==== Supplied material ====

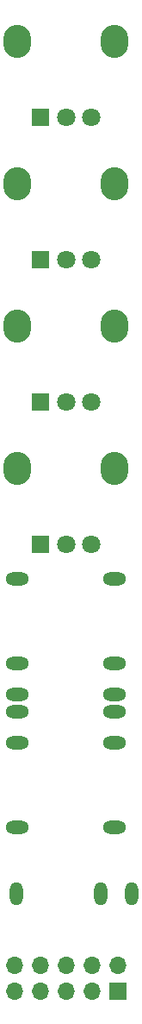
<source format=gbr>
G04 #@! TF.GenerationSoftware,KiCad,Pcbnew,(5.1.10)-1*
G04 #@! TF.CreationDate,2021-05-24T09:12:42+02:00*
G04 #@! TF.ProjectId,4CH Mixer,34434820-4d69-4786-9572-2e6b69636164,rev?*
G04 #@! TF.SameCoordinates,Original*
G04 #@! TF.FileFunction,Soldermask,Top*
G04 #@! TF.FilePolarity,Negative*
%FSLAX46Y46*%
G04 Gerber Fmt 4.6, Leading zero omitted, Abs format (unit mm)*
G04 Created by KiCad (PCBNEW (5.1.10)-1) date 2021-05-24 09:12:42*
%MOMM*%
%LPD*%
G01*
G04 APERTURE LIST*
%ADD10O,1.300000X2.300000*%
%ADD11O,2.300000X1.300000*%
%ADD12O,2.720000X3.240000*%
%ADD13C,1.800000*%
%ADD14R,1.800000X1.800000*%
%ADD15O,1.700000X1.700000*%
%ADD16R,1.700000X1.700000*%
G04 APERTURE END LIST*
D10*
G04 #@! TO.C,J6*
X5080000Y-89535000D03*
X13380000Y-89535000D03*
X16480000Y-89535000D03*
G04 #@! TD*
D11*
G04 #@! TO.C,J4*
X14762500Y-83025000D03*
X14762500Y-74725000D03*
X14762500Y-71625000D03*
G04 #@! TD*
G04 #@! TO.C,J3*
X5237500Y-83025000D03*
X5237500Y-74725000D03*
X5237500Y-71625000D03*
G04 #@! TD*
G04 #@! TO.C,J2*
X14762500Y-58580000D03*
X14762500Y-66880000D03*
X14762500Y-69980000D03*
G04 #@! TD*
G04 #@! TO.C,J1*
X5237500Y-58580000D03*
X5237500Y-66880000D03*
X5237500Y-69980000D03*
G04 #@! TD*
D12*
G04 #@! TO.C,P4*
X5200000Y-47745000D03*
X14800000Y-47745000D03*
D13*
X12500000Y-55245000D03*
X10000000Y-55245000D03*
D14*
X7500000Y-55245000D03*
G04 #@! TD*
D12*
G04 #@! TO.C,P3*
X5200000Y-33775000D03*
X14800000Y-33775000D03*
D13*
X12500000Y-41275000D03*
X10000000Y-41275000D03*
D14*
X7500000Y-41275000D03*
G04 #@! TD*
D12*
G04 #@! TO.C,P2*
X5200000Y-19805000D03*
X14800000Y-19805000D03*
D13*
X12500000Y-27305000D03*
X10000000Y-27305000D03*
D14*
X7500000Y-27305000D03*
G04 #@! TD*
D12*
G04 #@! TO.C,P1*
X5200000Y-5835000D03*
X14800000Y-5835000D03*
D13*
X12500000Y-13335000D03*
X10000000Y-13335000D03*
D14*
X7500000Y-13335000D03*
G04 #@! TD*
D15*
G04 #@! TO.C,J5*
X4920000Y-96520000D03*
X4920000Y-99060000D03*
X7460000Y-96520000D03*
X7460000Y-99060000D03*
X10000000Y-96520000D03*
X10000000Y-99060000D03*
X12540000Y-96520000D03*
X12540000Y-99060000D03*
X15080000Y-96520000D03*
D16*
X15080000Y-99060000D03*
G04 #@! TD*
M02*

</source>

====

Directive.
Copy out every line of the entries where the string "APERTURE" shows up.

Answer.
G04 APERTURE LIST*
G04 APERTURE END LIST*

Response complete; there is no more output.